Find the line with "- cell phone [28,640,107,666]" in the entries below. Repeat it, every following line, and the line with "coffee cup [17,345,79,420]", exactly and with nothing added.

- THE RECORDS -
——
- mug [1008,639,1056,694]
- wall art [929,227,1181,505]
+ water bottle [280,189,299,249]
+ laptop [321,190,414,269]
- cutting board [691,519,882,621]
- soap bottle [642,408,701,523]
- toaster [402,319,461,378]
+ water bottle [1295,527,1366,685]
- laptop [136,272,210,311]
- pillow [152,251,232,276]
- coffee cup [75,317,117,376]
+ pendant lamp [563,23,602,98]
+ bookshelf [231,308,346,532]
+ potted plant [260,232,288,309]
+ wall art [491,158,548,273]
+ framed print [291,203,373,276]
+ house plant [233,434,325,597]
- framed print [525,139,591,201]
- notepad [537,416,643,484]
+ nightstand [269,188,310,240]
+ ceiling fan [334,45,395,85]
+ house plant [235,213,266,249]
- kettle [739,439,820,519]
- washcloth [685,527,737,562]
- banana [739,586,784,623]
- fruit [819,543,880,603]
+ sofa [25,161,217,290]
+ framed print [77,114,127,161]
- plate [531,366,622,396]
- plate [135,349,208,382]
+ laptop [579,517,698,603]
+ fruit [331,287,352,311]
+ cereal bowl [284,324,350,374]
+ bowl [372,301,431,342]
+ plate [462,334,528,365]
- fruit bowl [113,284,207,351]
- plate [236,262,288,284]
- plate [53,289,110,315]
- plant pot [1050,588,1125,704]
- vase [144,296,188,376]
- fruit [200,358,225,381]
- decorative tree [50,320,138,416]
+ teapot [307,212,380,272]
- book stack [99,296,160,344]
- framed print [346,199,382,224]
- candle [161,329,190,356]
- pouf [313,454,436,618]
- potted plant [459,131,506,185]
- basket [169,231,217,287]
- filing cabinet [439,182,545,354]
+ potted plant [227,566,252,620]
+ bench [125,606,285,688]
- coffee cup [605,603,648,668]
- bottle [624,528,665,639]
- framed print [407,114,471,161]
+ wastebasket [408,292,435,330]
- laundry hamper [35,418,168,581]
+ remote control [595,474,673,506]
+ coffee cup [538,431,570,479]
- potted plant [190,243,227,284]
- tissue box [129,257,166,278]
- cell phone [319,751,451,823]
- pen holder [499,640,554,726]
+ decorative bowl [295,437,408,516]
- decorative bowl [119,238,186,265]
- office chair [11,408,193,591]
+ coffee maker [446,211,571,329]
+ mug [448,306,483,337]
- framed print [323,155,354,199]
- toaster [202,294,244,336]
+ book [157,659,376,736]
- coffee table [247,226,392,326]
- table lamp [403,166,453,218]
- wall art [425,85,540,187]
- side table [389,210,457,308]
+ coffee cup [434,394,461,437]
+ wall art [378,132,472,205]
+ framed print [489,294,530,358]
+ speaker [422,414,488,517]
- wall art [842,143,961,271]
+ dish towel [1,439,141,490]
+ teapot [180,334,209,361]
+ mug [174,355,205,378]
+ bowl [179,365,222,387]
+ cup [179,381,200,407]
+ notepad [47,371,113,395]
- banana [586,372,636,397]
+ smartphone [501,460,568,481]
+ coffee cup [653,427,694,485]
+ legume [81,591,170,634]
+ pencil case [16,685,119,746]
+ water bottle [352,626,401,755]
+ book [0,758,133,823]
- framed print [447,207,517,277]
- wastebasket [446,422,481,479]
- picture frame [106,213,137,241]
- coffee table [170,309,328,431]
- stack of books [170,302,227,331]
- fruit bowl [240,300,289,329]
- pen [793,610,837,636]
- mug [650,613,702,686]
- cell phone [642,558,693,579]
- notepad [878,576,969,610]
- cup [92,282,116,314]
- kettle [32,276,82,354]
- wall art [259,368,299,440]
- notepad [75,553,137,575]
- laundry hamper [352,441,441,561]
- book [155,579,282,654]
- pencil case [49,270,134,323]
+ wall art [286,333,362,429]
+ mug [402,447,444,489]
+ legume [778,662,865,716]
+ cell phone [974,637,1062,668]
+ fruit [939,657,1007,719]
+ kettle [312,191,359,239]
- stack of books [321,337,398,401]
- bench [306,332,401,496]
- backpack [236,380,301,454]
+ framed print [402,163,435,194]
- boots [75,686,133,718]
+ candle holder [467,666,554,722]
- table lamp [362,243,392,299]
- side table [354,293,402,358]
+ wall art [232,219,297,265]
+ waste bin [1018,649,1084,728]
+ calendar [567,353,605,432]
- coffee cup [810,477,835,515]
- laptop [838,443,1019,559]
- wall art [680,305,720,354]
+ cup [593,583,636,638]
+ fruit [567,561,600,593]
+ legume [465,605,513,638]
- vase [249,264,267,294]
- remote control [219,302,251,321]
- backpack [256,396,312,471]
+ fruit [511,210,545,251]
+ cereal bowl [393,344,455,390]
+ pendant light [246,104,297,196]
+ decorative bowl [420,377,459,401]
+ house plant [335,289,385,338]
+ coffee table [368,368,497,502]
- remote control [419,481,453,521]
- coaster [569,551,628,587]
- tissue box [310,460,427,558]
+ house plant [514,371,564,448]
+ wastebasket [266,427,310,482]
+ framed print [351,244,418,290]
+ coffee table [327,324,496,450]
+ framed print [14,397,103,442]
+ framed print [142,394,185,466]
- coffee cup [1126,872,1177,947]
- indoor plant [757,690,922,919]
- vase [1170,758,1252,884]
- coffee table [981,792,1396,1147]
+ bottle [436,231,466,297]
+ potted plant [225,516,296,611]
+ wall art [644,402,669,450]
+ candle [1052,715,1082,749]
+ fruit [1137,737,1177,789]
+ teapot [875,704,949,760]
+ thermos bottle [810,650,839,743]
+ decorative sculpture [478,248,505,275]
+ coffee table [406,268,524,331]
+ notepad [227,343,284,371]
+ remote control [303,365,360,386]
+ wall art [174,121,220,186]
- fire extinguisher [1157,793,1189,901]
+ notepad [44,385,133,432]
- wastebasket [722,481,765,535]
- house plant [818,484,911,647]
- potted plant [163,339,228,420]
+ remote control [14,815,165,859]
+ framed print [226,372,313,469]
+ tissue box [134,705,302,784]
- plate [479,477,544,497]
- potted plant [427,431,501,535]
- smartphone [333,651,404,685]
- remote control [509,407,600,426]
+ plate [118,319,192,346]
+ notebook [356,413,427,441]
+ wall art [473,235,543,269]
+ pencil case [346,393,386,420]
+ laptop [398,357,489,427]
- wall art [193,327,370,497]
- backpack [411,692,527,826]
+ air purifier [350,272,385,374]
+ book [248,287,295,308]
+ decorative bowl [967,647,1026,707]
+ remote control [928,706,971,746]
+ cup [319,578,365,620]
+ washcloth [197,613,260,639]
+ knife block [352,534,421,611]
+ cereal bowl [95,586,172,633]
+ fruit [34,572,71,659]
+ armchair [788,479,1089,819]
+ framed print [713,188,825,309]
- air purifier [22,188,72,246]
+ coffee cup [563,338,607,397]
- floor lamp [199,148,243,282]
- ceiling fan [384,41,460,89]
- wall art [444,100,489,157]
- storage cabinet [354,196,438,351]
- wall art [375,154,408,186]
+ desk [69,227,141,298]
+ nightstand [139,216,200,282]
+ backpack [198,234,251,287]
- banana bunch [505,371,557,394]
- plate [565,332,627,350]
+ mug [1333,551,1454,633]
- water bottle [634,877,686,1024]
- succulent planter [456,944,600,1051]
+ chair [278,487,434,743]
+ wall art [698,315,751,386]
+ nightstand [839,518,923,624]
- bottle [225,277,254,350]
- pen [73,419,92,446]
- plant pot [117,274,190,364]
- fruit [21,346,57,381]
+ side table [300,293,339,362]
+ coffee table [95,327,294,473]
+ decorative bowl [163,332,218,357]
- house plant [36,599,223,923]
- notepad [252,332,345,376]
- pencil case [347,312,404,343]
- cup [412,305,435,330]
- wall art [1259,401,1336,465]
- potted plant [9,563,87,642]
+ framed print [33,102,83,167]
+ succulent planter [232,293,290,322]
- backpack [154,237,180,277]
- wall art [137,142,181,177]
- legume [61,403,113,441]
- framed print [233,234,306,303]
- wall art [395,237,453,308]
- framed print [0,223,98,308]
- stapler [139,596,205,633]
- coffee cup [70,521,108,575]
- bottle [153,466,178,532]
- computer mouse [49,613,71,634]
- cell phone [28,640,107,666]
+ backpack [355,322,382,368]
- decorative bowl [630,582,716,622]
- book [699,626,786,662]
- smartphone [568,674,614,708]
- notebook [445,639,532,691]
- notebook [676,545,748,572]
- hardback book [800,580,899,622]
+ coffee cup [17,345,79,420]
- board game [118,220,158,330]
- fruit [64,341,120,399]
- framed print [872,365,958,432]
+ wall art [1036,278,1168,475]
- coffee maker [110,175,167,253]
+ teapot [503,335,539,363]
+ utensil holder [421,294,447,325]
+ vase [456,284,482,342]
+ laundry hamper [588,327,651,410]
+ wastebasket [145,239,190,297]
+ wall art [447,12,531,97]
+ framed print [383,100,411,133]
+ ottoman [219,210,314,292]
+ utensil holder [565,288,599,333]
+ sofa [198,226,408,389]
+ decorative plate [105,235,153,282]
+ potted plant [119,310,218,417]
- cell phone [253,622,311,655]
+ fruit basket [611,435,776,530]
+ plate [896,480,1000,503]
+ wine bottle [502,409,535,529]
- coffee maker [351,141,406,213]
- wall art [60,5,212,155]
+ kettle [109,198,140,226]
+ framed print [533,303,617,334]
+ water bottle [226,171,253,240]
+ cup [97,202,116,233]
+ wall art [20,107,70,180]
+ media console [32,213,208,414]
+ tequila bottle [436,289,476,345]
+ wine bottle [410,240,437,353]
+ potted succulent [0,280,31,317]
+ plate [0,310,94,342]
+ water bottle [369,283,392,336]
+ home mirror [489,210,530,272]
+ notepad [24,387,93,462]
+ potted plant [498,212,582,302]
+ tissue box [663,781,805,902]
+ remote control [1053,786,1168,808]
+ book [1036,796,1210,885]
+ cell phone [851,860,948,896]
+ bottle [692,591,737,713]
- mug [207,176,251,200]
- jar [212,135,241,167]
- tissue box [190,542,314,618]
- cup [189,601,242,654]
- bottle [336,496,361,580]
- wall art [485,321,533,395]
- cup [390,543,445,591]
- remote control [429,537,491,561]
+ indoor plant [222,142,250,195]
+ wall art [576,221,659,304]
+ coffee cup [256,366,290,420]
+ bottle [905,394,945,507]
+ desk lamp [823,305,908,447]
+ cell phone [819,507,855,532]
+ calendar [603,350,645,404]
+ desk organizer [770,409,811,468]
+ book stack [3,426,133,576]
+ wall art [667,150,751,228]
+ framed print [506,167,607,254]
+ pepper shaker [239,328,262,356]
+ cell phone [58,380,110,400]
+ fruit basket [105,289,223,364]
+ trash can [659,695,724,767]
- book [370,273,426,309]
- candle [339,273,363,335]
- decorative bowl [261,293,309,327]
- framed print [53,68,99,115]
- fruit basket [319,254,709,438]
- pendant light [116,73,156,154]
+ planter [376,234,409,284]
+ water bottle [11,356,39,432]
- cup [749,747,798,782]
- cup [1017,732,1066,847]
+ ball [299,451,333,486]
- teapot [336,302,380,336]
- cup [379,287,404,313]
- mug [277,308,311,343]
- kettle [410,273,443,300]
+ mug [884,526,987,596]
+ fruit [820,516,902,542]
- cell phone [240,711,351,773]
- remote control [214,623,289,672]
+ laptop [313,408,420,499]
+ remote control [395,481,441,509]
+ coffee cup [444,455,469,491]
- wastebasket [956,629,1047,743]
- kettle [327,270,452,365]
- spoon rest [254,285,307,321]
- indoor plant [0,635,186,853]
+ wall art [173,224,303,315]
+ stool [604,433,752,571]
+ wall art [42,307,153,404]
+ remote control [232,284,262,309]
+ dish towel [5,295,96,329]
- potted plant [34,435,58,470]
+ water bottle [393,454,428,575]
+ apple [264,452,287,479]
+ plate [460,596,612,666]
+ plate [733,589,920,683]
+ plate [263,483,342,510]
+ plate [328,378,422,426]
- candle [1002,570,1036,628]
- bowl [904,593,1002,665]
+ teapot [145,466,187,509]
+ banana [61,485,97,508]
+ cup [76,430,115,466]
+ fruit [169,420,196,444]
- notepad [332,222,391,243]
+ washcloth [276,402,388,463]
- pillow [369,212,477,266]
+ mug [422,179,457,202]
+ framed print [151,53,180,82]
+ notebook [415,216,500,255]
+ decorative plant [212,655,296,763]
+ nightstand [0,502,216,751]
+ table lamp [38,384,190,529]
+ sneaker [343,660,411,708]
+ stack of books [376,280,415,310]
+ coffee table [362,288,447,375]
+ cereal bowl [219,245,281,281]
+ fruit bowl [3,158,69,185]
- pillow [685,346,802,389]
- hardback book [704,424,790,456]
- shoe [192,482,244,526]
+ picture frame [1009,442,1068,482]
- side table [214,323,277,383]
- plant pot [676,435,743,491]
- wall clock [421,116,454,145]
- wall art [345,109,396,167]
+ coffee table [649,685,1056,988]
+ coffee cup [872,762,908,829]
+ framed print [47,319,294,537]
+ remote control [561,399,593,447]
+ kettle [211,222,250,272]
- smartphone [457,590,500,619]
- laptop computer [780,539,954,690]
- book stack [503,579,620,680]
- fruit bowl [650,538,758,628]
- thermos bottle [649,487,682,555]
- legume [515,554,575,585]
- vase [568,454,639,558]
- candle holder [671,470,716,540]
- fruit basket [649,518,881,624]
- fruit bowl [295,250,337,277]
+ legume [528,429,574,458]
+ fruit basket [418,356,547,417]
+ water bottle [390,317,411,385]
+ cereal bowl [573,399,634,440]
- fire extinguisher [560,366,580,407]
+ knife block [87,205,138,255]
——
- WORKED SOLUTION -
- cell phone [28,640,107,666]
+ backpack [355,322,382,368]
- decorative bowl [630,582,716,622]
- book [699,626,786,662]
- smartphone [568,674,614,708]
- notebook [445,639,532,691]
- notebook [676,545,748,572]
- hardback book [800,580,899,622]
+ coffee cup [17,345,79,420]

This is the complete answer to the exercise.